O que é ser nobre? É poder freqüentar escolas pagas e confortáveis e depois dizer que está pronto para resolver os problemas dos pobres? É ter papai e mamãe bancando os estudos para serem médicos, engenheiros, e depois estar ‘pronto’ para governar o povo? O que é ser nobre? É ter uma vida vazia por ser educado desde a mais tenra idade para vencer na vida? Para superar seu amiguinho? Para não brincar na rua com pobre? Ser nobre depois de formado é cheirar cocaína, fumar maconha, beber whisky, freqüentar sadomasoquismo, pagar para ser chibatado, pois precisa gozar um pouquinho? Ou ser nobre é agüentar uma família conservadora que o consumirá e o fará ser corrupto para que suas mulheres vazias possam gastar em lojas de luxo?

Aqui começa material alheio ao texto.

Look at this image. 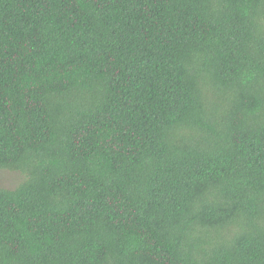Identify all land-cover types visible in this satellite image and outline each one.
<instances>
[{
	"label": "trees",
	"instance_id": "1",
	"mask_svg": "<svg viewBox=\"0 0 264 264\" xmlns=\"http://www.w3.org/2000/svg\"><path fill=\"white\" fill-rule=\"evenodd\" d=\"M0 264H264V0H0Z\"/></svg>",
	"mask_w": 264,
	"mask_h": 264
},
{
	"label": "rangeland",
	"instance_id": "2",
	"mask_svg": "<svg viewBox=\"0 0 264 264\" xmlns=\"http://www.w3.org/2000/svg\"><path fill=\"white\" fill-rule=\"evenodd\" d=\"M19 181V177L16 173L9 171H0V187L12 188Z\"/></svg>",
	"mask_w": 264,
	"mask_h": 264
}]
</instances>
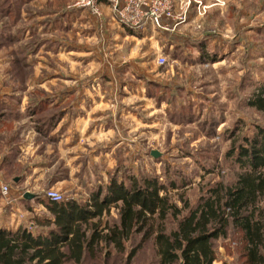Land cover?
<instances>
[{"label": "rangeland", "instance_id": "obj_1", "mask_svg": "<svg viewBox=\"0 0 264 264\" xmlns=\"http://www.w3.org/2000/svg\"><path fill=\"white\" fill-rule=\"evenodd\" d=\"M172 2L185 17L167 29L154 28L152 48L147 47L150 42L142 44L147 47L143 60L154 69V87L146 89V81L141 84L137 75L129 74L135 89L144 87L143 97L154 95L153 101L142 100L141 108L132 106L136 130L129 134L124 124L117 125L113 136L69 139L76 144L71 147L55 138L54 124L62 116L69 119L76 109L71 105L83 99L87 105L90 96L78 93L66 98L70 93L56 91L61 84L82 89L93 86V96L100 99L98 88L114 83L109 84L102 74H92L101 71L109 59L101 60L72 46L71 41L83 47L79 40L84 39L82 33L74 30L80 27L78 21L67 20L68 26L60 28L61 13L47 10L46 15H40L34 6H27L26 11L20 2L0 0V117L8 116L0 125V168L6 169L0 171V183L8 187L16 206L12 210L0 203V226H14L11 212L22 224L49 216L44 206L48 189L57 191L62 200L89 203L94 193L100 189L103 193L113 177L125 185L132 177L138 181L156 177L177 206L184 200L190 209L217 183H233L241 172L235 162L240 148L249 144L258 128L264 129V112L251 106L264 85V0ZM82 10L88 19H100ZM171 21L164 19V24ZM61 35L65 37L61 42L64 56L58 61L54 52L56 38ZM132 46L124 45L134 51ZM71 47L79 53L72 59L66 53ZM161 56L164 63H160ZM74 70L77 78L72 76ZM5 101L12 103L11 111L2 108ZM84 111L80 110L81 117H85ZM92 121L96 126L100 120L94 117ZM152 150L160 156L153 157ZM26 193L32 198H24ZM105 219L115 222L116 210L111 208ZM175 227L169 217L165 229ZM210 241L215 251L212 264H248L242 233L232 224L224 236ZM158 261L152 236L143 239L136 233L124 242L122 251L102 247L95 256L84 255L79 263L64 264Z\"/></svg>", "mask_w": 264, "mask_h": 264}, {"label": "trees", "instance_id": "obj_2", "mask_svg": "<svg viewBox=\"0 0 264 264\" xmlns=\"http://www.w3.org/2000/svg\"><path fill=\"white\" fill-rule=\"evenodd\" d=\"M251 106L264 112V85ZM248 143L235 157L241 172L233 183H217L192 209L184 200L177 206L156 177H132L129 185L113 177L89 203L46 198L50 215L34 218L31 229L0 226V264L79 263L102 247L122 251L136 233L152 236L159 264H212L210 240L224 236L229 224L242 233L248 264H264V129L258 128ZM111 208L117 212L113 223L104 220ZM169 217L176 227L167 231Z\"/></svg>", "mask_w": 264, "mask_h": 264}, {"label": "crops", "instance_id": "obj_3", "mask_svg": "<svg viewBox=\"0 0 264 264\" xmlns=\"http://www.w3.org/2000/svg\"><path fill=\"white\" fill-rule=\"evenodd\" d=\"M15 2H20V4L24 5L23 8L25 10L27 6H34L37 13L40 12V15H46V13H48L47 10L57 14L61 13L62 15L60 19L62 20L63 25L62 27L60 26V28H66L68 26L67 20L73 24L78 21L80 23V27L74 28V30L82 33L84 39L79 40L82 42L81 45L83 47H78L75 42L71 41L72 46L101 60H104L103 58L109 59L108 63L106 62L103 64L101 71H97L92 74H102L103 77H108L109 84H112V81L114 83V85H103V90L98 88L99 90L97 93L100 95V99H95L93 96V91H96V89L93 90V86H83L82 89V87L77 85L58 84L60 89L56 92L70 93L66 96V98H69V96H75L78 93H83V95H89L90 97H87L89 100L87 105H84L83 103L86 99L71 105L76 109L69 119L62 116L55 122V138L60 141H64L71 147H75V142H68L69 139H91L93 136H97L98 134L106 137L113 136V133L118 132V127L123 124L125 125V132H128L129 134L134 132V130H136L137 122L133 123L132 121V106L135 108L139 105L141 108L142 100L153 101L154 95L147 94L143 97L142 90L144 87L142 85H138L137 89H135V84L132 83L134 81L131 77H129V74L131 76L137 75V79L141 80V84L146 81L148 84L146 89L149 88L148 90H151L150 88H152V86L154 87V69L149 64L147 65V63L143 60L146 56L145 49L147 47L152 48L154 46V27L146 26L142 29L134 30L133 34H129L127 30L121 25H118L115 20H110L106 17V14L109 12L103 6L102 10L104 14L99 20L95 19V23L90 16V19H88V15L86 16L87 12L73 6V0H15ZM67 16L68 19H66ZM169 25L171 26L172 23ZM96 29L100 33H98ZM69 32L73 33L71 31ZM98 36L100 39L97 38ZM63 38H65L63 35H61V39L56 38L58 41L54 56L55 60L58 61H62L64 56V47H62L61 44ZM64 42L69 44L67 41ZM146 42L150 43L144 48L142 44ZM156 42L159 45L157 39ZM130 43L133 45L132 47H134V51L131 50L130 47H124L125 44ZM75 48L71 47L70 49H66V53L70 54L69 56L71 59L74 57V54H79L78 49ZM62 69L63 66L60 64L59 71L63 74ZM74 72L75 73H72V76L73 78H77V71L74 70ZM73 80L76 81L75 79ZM78 88L80 89L78 90ZM91 102L92 105H90ZM4 103L5 104L1 103L2 108H5L7 110L6 112L11 111L10 108L12 103L9 101H5ZM81 109L85 110V117H81V115H79ZM71 110L73 112L72 108ZM76 111L78 114H75ZM94 117L100 120L99 124L96 126L93 125L94 123L92 121L94 120ZM6 121H8V116L3 115L0 117V125H3ZM127 124H130V126H126ZM117 125L119 126L117 127ZM47 136L51 137L52 135L48 132ZM5 170L6 169L0 168V171L2 172ZM2 184L3 183H0V188ZM26 199L29 200L31 198ZM0 203L3 204V207L10 206L12 210H16V206L10 195L5 197L1 194V191ZM14 214V212H11L10 217L11 220L15 218L11 221L14 222V226L11 227L10 225H6L4 227L14 230L18 225L22 224V219ZM23 224L26 226V223Z\"/></svg>", "mask_w": 264, "mask_h": 264}, {"label": "built area", "instance_id": "obj_4", "mask_svg": "<svg viewBox=\"0 0 264 264\" xmlns=\"http://www.w3.org/2000/svg\"><path fill=\"white\" fill-rule=\"evenodd\" d=\"M73 6L85 9L99 18L102 17V6L107 7L113 20L124 28L134 30L146 26L167 29L169 24H164V19H171L173 25L185 17L176 11L172 0H74ZM165 60V57H160V63H164ZM0 189L3 196L10 195L7 186L2 185ZM45 197L53 201L62 200L61 195L53 189L46 190ZM26 226L31 229L33 222L26 223Z\"/></svg>", "mask_w": 264, "mask_h": 264}, {"label": "water", "instance_id": "obj_5", "mask_svg": "<svg viewBox=\"0 0 264 264\" xmlns=\"http://www.w3.org/2000/svg\"><path fill=\"white\" fill-rule=\"evenodd\" d=\"M151 154L153 155V157H158V156H160V153H159L157 150H152V151H151ZM25 197H26V198H32V196H31L29 193H26V194H25Z\"/></svg>", "mask_w": 264, "mask_h": 264}]
</instances>
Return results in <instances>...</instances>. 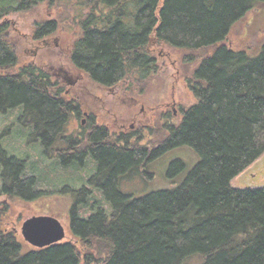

Então pergunto o que é ser pobre? É construir a teia de Penélope. É postergar o desejo incontido dos iluminados que querem salvá-los, ou dos liberais que lhe prometem o progresso e depois os deixam sós, tendo miséria física como excesso? Ser pobre é acertar as contas devagarzinho? É esperar a hora certa de ter seu lugar de pensar? É ter astúcia pra inventar a vida onde quase nada sobra para ele? É apesar da mesquinhez do que se quer nobre, o pobre ainda inventa música para o nobre cantar pra fugir do vazio que só ele sabe produzir para si? É apesar de nada ficar para ele, ainda ter a arte de inventar a dança pra ele e para dividir com o nobre que teve o teatro, mas não criou a dança, não criou a arte de vida? Ser pobre é não ter para ele conservatório, mas consegue assim mesmo fazer música para alegrar a vida da nobreza que freqüenta a escola, mas não tem musicalidade ligada á vida? Ser pobre é fazer a música que faz dançar a fremência da vida enquanto o nobre vai ouvir música para fugir de si mesmo? O que é ser pobre e o que é ser nobre? Nobre é rico e pobre é o que? Será que não está tudo invertido? Se deslocarmos o sentido de riqueza como tesouro do coração não estaríamos entendendo que o que é chamado de pobre não seria o que mais se aproximou do que falou o Mestre de que: “onde estiver teu tesouro lá estará seu coração”? Será que ser pobre não seria estar mais próximo do que o Mestre falou de que: “riqueza boa é aquela que quanto mais a dividimos mais ela se multiplica”? Então se entendermos riqueza pensando junto com Jesus o pobre é o rico e o rico é o pobre? Então o que é rico e o que é pobre? Hoje vemos uma minoria querendo produzir bastante riqueza e uma maioria querendo dividir pobreza. O país está dividido entre o que então? Entre rico pobre e pobre rico? E nós o que somos? Pobres ricos ou ricos pobres? Eis a questão das palavras. As mais inocentes são as mais perigosas. Palavras como disse Hölderlin, “as palavras são como parábolas, servem para fazer viver e servem para matar”. Portanto, usemos com cuidado as palavras. Então, como você se considera depois de tudo que polemizamos? Você quer empobrecer sua alma para ficar rico e viver num mundo de lágrimas, hipocrisia e violência ou quer enriquecer a vida e viver nesse oceano de sorrisos? Pois é! Nesta eleição está em disputa um menino de origem nobre e um menino de origem pobre. A escolha é sua. O Brasil está em suas mãos.